Several organizations, including the Carter-Ford Commission, went on to write reports suggesting how law and policy needed to change. The eventual outcome was Congressional legislation called The Help American Vote Act (HAVA), a bill that, among other things, created the Election Assistance Commission (EAC). The EAC was charged with the distribution of billions of dollars in Federal funds to modernize outdated voting equipment across the nation. In addition, the EAC was tasked with “helping America vote” by mandating that it help election administrators by providing guidelines, checklists, “tool boxes” and other educational tools and aids. Many other provisions of the legislation were designed to help voters. In addition to the Federal funds that HAVA provided (the first in the history of the United States), the training and educational opportunities that were supported by those funds were the most significant, in my opinion.
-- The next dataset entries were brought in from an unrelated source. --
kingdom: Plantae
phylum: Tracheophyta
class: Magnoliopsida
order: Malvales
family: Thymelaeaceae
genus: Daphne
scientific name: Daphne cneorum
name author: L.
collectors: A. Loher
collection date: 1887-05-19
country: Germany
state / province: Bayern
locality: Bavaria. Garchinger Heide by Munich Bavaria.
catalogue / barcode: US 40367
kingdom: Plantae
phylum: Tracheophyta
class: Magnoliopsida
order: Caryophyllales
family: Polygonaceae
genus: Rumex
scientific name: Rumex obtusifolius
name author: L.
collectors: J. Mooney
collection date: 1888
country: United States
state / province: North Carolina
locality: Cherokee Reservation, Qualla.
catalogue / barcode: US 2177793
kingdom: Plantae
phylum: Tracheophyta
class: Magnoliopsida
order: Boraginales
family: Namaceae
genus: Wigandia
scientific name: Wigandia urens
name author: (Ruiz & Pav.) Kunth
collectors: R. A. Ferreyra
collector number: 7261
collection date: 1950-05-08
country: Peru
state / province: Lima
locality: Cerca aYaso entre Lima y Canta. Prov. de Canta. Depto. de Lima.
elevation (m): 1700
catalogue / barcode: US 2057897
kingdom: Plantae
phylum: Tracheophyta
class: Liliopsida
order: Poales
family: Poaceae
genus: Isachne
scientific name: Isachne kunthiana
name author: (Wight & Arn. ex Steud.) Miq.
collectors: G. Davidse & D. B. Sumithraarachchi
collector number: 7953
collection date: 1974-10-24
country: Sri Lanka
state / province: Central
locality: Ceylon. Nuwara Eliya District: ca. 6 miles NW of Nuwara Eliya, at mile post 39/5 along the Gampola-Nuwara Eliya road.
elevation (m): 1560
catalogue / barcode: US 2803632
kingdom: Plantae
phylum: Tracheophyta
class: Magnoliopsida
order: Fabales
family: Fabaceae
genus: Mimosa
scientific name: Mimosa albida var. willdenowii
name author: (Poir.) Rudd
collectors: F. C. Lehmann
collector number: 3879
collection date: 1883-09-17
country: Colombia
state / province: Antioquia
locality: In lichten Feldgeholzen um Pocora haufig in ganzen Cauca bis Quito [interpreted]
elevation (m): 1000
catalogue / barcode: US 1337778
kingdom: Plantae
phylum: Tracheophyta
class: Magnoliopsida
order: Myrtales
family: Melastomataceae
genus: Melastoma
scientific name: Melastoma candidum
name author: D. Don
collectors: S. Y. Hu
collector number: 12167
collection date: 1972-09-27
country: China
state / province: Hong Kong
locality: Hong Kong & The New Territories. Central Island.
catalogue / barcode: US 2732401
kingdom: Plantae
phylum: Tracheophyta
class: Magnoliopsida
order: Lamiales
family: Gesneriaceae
In 2019, we see even greater need for more training in all areas of elections. With millions of individuals working on different parts of election operations, it is very important that everyone knows what they are doing. Election administrators have always suffered from a general lack of understanding among the public and policy makers about their responsibilities. Media attention has increased the public’s understanding, although sometimes that places election officials in a negative light. Following the 2000 presidential election there was extensive media exposure to some of the details, particularly the ballot count and certification process. “Chad” became a household word. The security of elections has become a common topic after the 2016 election as well as the hacking of databases, and other cyber problems. Training continues to be important because situations are constantly changing. One bad call by any of these million plus individuals can have a catastrophic result by creating widespread doubt about the integrity of the election process in America.